There have been other houses, visited by other strangers, where the occupants of the house decided to rush the interloper, throw him into the front yard, and beat him for his presumption. Some beat him wanting only to shut him up. Some beat him hoping to teach him a lesson and send a warning to others. Some beat him lusting for blood. “Kill the messenger,” they shouted, “and the house will be ours!”

In fact, truth be told, there have been other times, right here in our own house, when we’ve done the same to other messengers.

This is not the first stranger to come knocking at our door. He won’t be the last.

But the story doesn’t have to end that way—in anger and rejection and blood. It could end with conviction and repentance. It could end with a huge sigh of relief. It could end with an invitation to the stranger: “We’re glad you’re here. It’s been too long. Come in and help us.”

It could end with the stranger smiling broadly and stretching out his hand. “Thank you for the welcome. I was hoping for that response.” He might lift an eyebrow in faint amusement. “Sure is better than the last few times I knocked at this door.”

If we have any spiritual sense, we’ll show the grace to be embarrassed and offer words of apology. “Come in,” we’ll say again, eager to chart a different course from now on.

“Don’t mind if I do,” the stranger will respond with great relish. He’ll shake hands all around as he moves with us into the house.

Suddenly, lights will begin to flicker and burn. A low thrumming will fill the house and warm air will start to blow from dusty registers. In a back room, a radio will play soft music. The smell of coffee will fill the house.

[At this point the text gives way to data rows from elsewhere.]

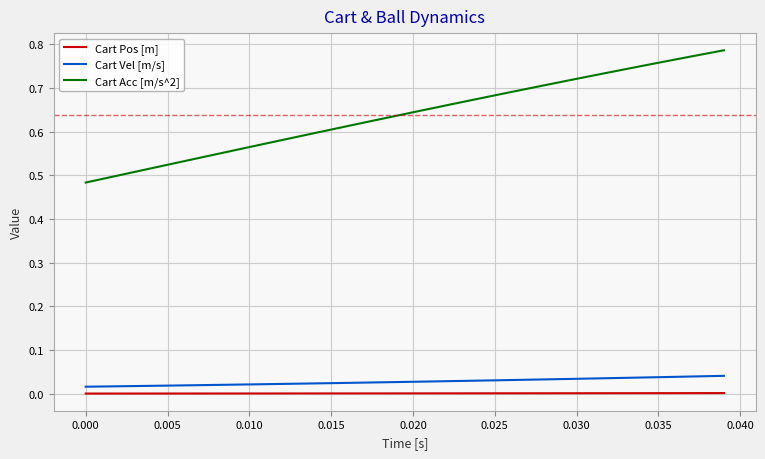

List the series in order of their peak value, highest first.

Cart Acc [m/s^2], Cart Vel [m/s], Cart Pos [m]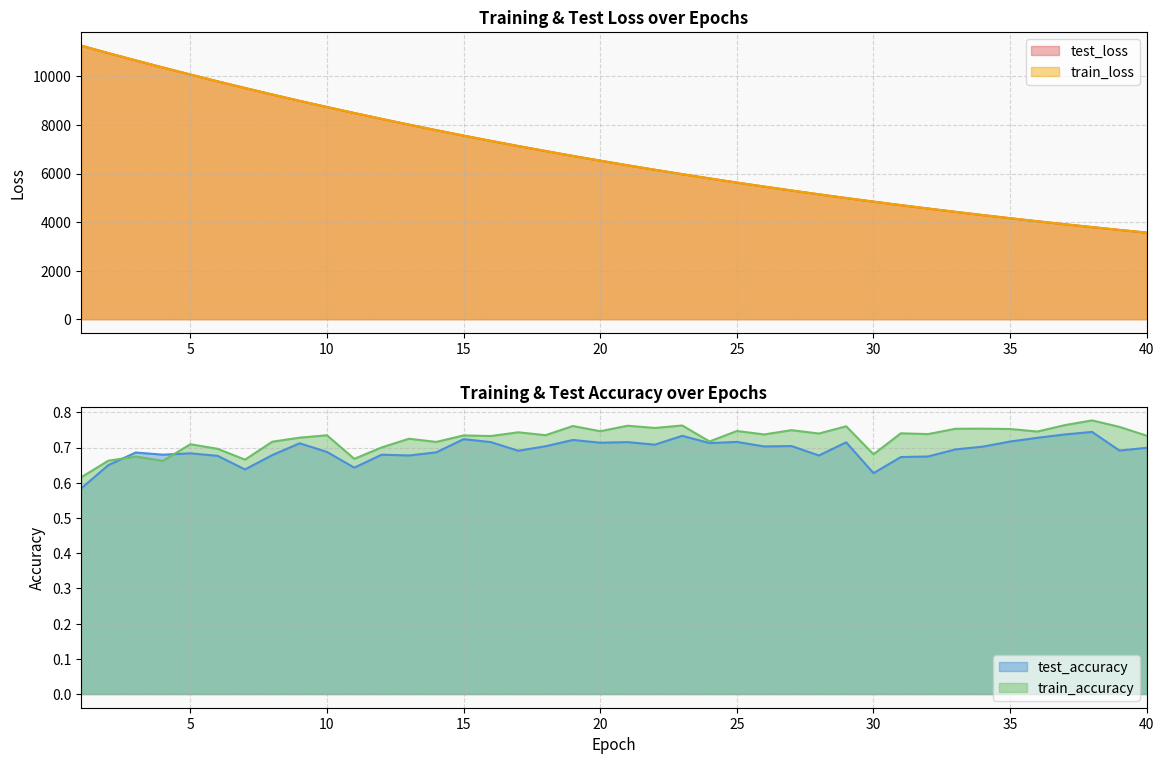

At which category is the sum across all series the highest?

1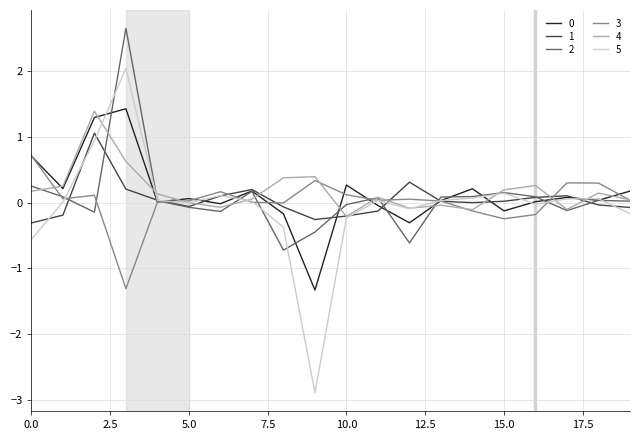

What is the minimum value shown in the chart?

-2.9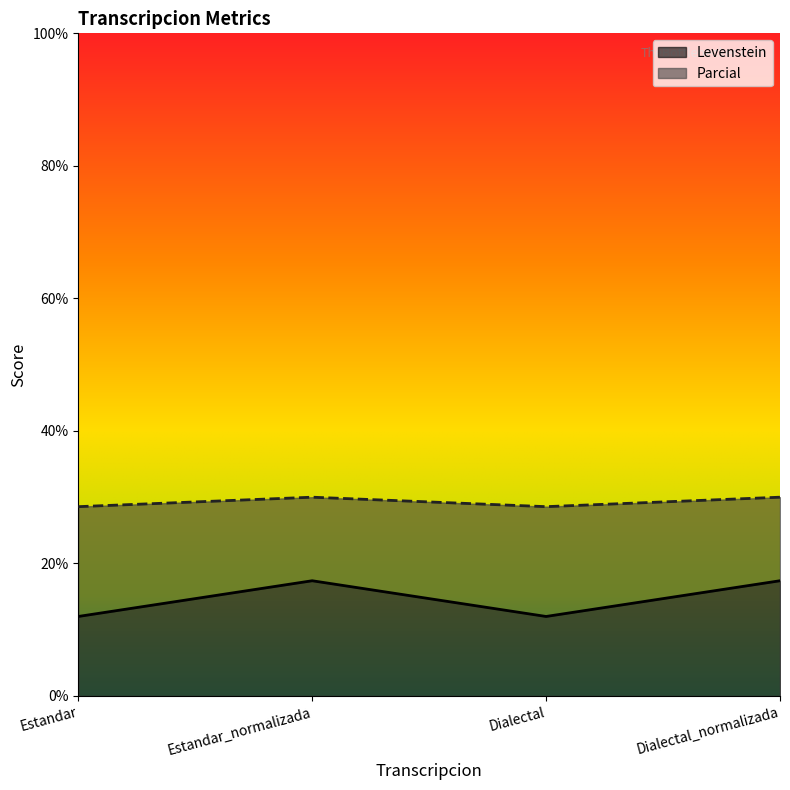

How many interior local valleys does the Levenstein series have?

1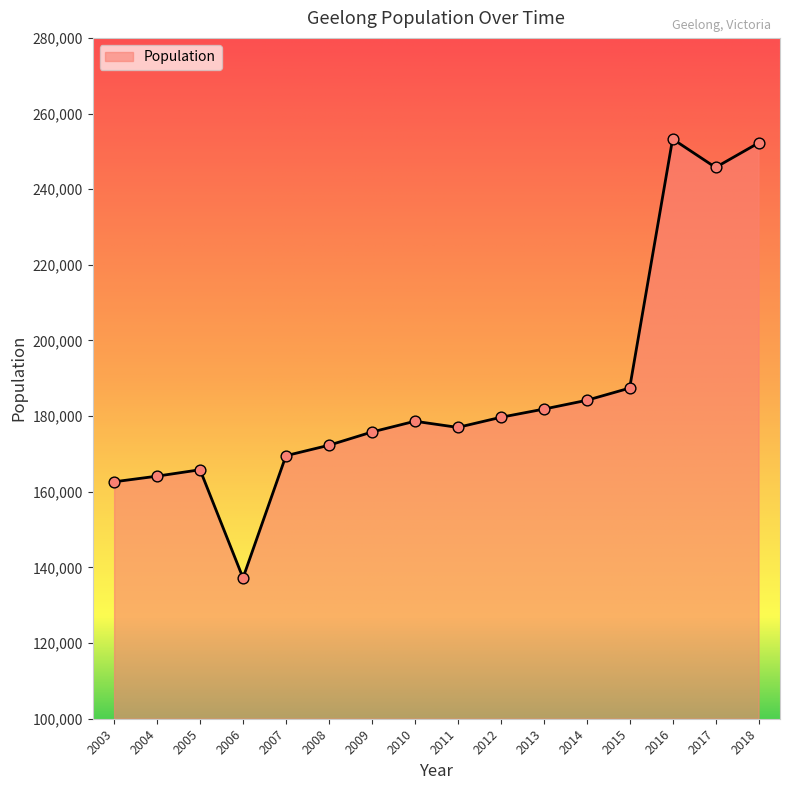

What is the change in value from 2003 to 2013?

+19216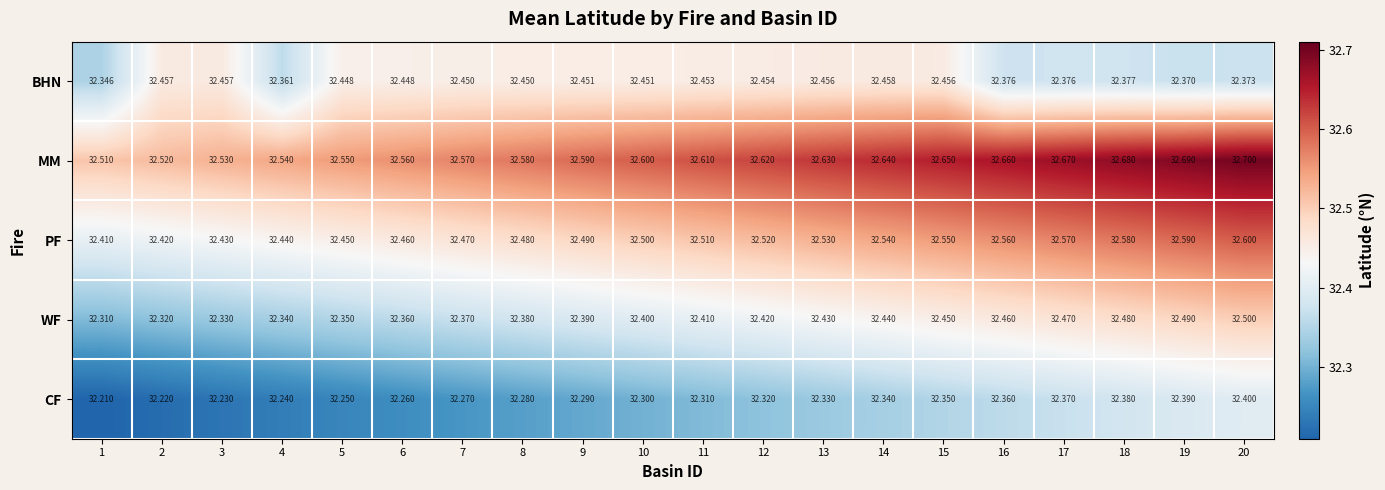

At how many categories does at least one series exceed 32?

20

We will stand stock still, astounded by what is taking place in our house. We’ll hear things we’ve never heard before, smell aromas, experience sensations of taste and touch that we never imagined. We’ll stare at the stranger as he smiles back at us. He’ll seem to radiate power. We’ll sense it rippling from him in waves.

And then we’ll recognize him. In an instant, all at once, like he stripped off a mask and revealed a face we know. We’ll rush to the portrait hanging in our hallway and rub away the grime with a shirtsleeve. It’s him! He’s come back! We’ll jump and shout and dance. We’ll revel in his presence. We’ll bask in all that light and warmth and the mouth-watering feast we smell cooking. We’ll exult in acts, once so hard and laborious, that become simple when power is available.

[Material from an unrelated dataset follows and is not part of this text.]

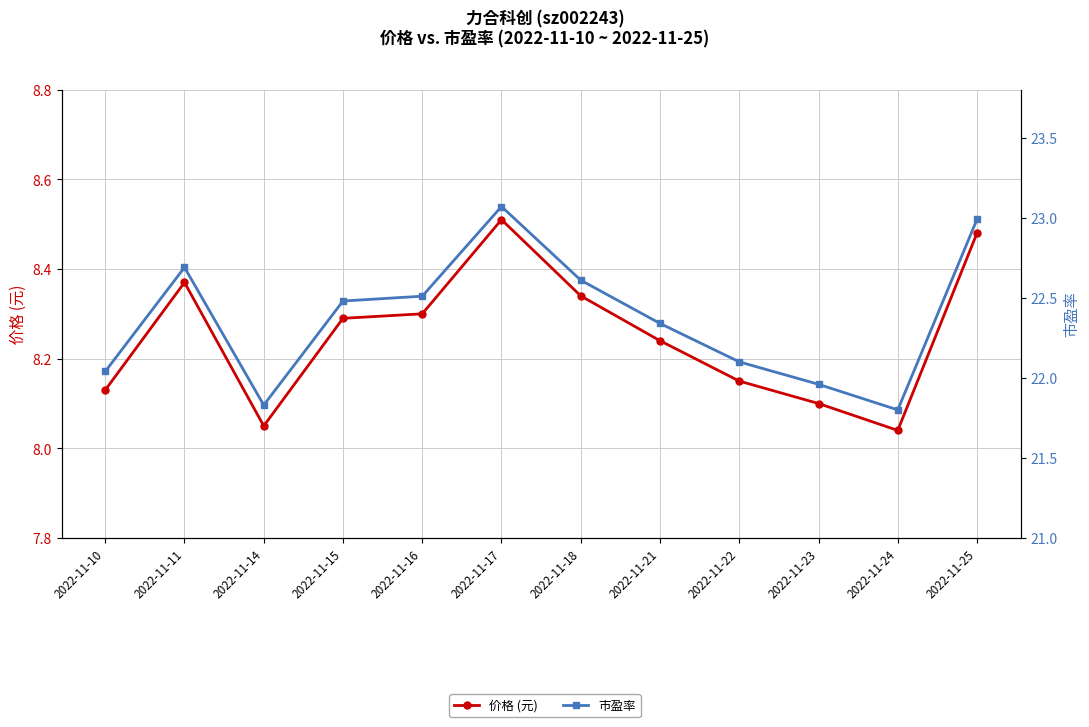

True or false: 市盈率 and 价格 (元) cross at least once.

False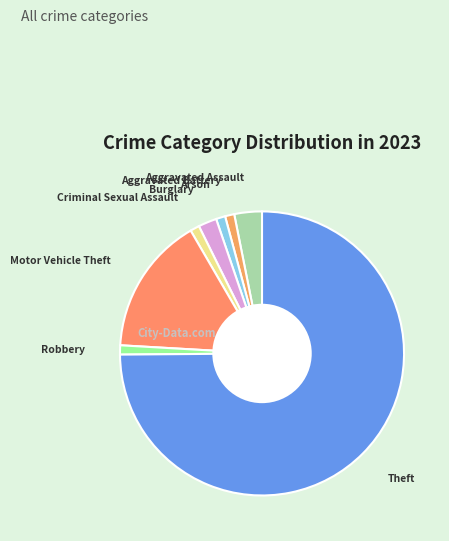

Is the sum of Aggravated Battery and Arson greater than half?

No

We’ll pause long enough to recognize that something is changing in us. We feel at home, secure, loved, hopeful. We feel stronger, wiser, better. We are confident that we know how to act in this house and what to do for those outside of it. We’ll look around at this house filled with him and, for the first time in a long time, we’ll feel graced and graceful and gracious.

The stranger will take everything in, smiling the entire time. He will catch our eye and wink. He will know exactly what we’re thinking, precisely how we feel. And we know he knows, know it to our bones. And it doesn’t scare us a bit.

We move to him and choke out our thanks.

He wraps us in an embrace and says, “This is the way our house was always meant to be. This is how the Master’s house is supposed to work. Do you like it?”

We will nod in mute assent.

He will put a hand on our shoulder. “I’m glad you’re here,” he will say. “My name is Paraclete, by the way.”

We’ll start to give our name in reply.

But he will just shake his head. “It’s alright. I already know it.”